Earlier this year I uploaded some video to YouTube, for posting here, that I shot with my Canon G12. The videos, with sound, were about some loco conversions to DCC and the results. Each video was 1-2 minutes long, shot as HD, but took 45-60 minutes to upload. Two questions:
Would shooting in Standard mode (480x640 or whatever) result in a much faster upload and still be fine for viewing here? There’s a 3rd lower resolution mode on the camera but the manual says it’s “coarse” in granularity, so not good enough?
I was able to post YouTube links that were useable here. But I note that (in WPF) some folks post a video photo that can simply be clicked so it goes, kinda like a photobucket photo is “there”. How do I do that?
I shot my video at 640 by 480 because my camera skipped frames at higher resolutions. I uploaded to YouTube, and then inserted the video in my post using the “insert video” icon in this editor (icon looks like a snippit of 35 mm film with a “play” arrow inside it).
The videos off my camera come off as MPG format; I run them through MS Movie Maker and save them in that format, reducing the file size by at least 50%. My old camera does not do HI Def, so your files should be subatantually reduced by converting to standard format and a compressed file format like Movie Maker
My Canon turns out HD movies in .mov format. That is one of the formats uploadable to YouTube directly.
In playing again with Movie Maker I got past my confusion on saving files and options. When choosing File / Save As the only format seems to be Movie maker Project File .wlmp format. This format seems to allow later editing. But I finally noticed the File / Save movie option, which provides lots of saving / conversion options. So I learned how to save as MPEG-4 (as its suggested option) for YouTube. That reduced the upload time to YouTube by about half. Next I need to try a Standard resolution with the camera to see how much that additionally reduces file size & upload time. I presume Standard definition will be more than adequate for computer viewing. I also guess that audio quality captured by the Canon is the same for Standard and HD shooting, but not sure.
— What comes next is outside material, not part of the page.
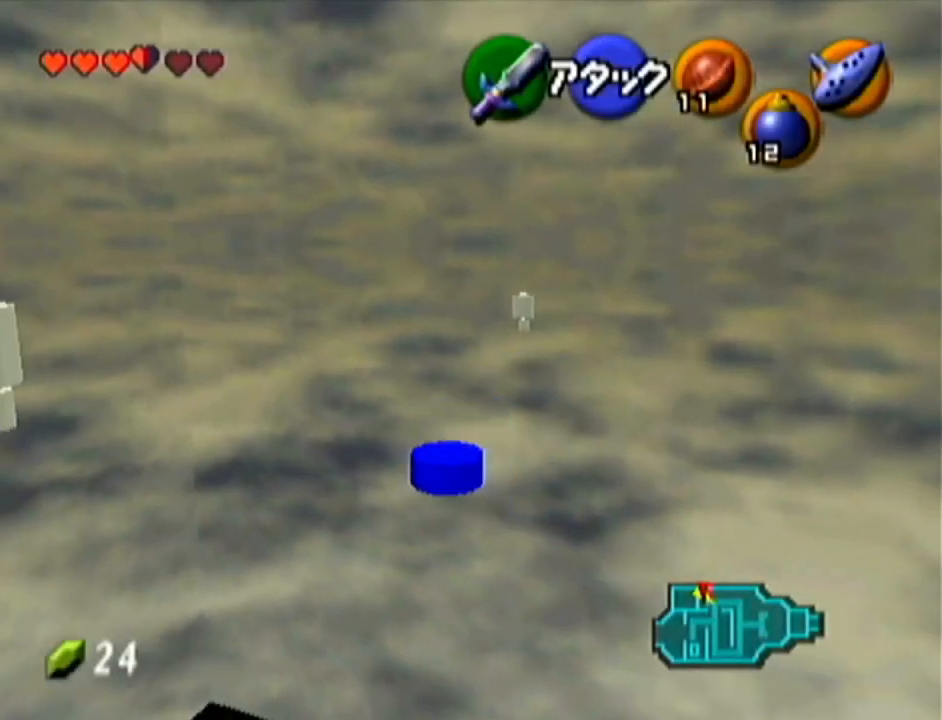
{"buttons": [], "left_stick": "up-right", "events": [[167, "left_stick", "up-right"]]}
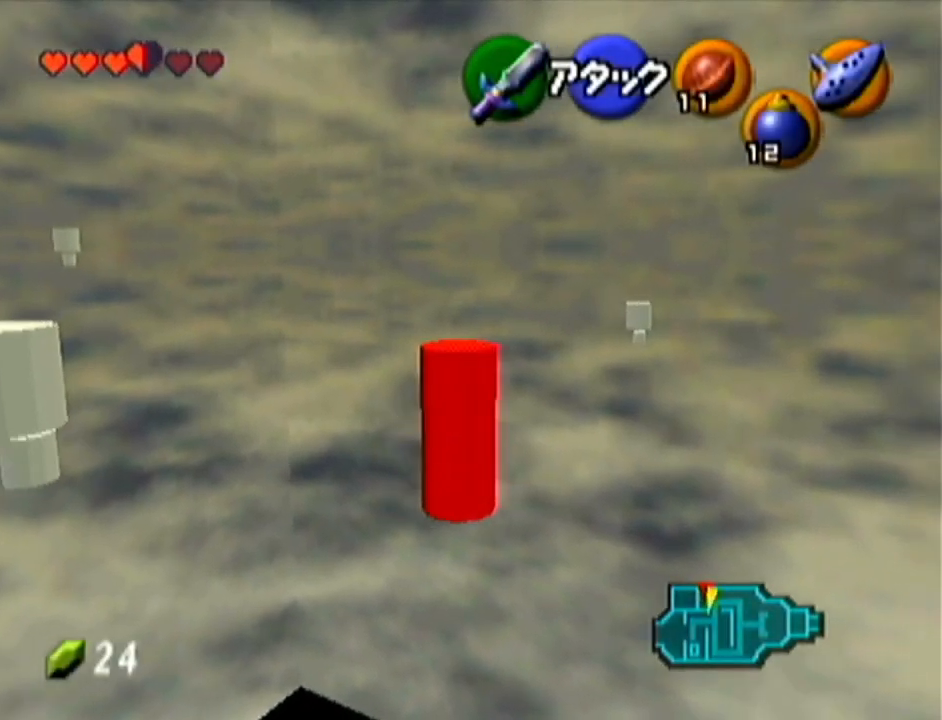
{"buttons": [], "left_stick": "up", "events": [[34, "A", "down"], [151, "Z", "down"], [251, "A", "up"], [251, "left_stick", "up"], [334, "Z", "up"]]}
Standard is a smaller frame size and will be a smaller file if you compress (save as .flv or mp4)Uncompressed it will still be big. No computer files are bigger than uncompressed video files. However computers are getting faster and people are always demanding higher quality video. I already have heard that a lot of kids won’t watch anything on youtube that isn’t at least 720. HD is going out of style soon and 4K will be the new black. My screen res is 1920x1080. Standard def is 640x480, less than 1/4 of my screen. Why go backwards?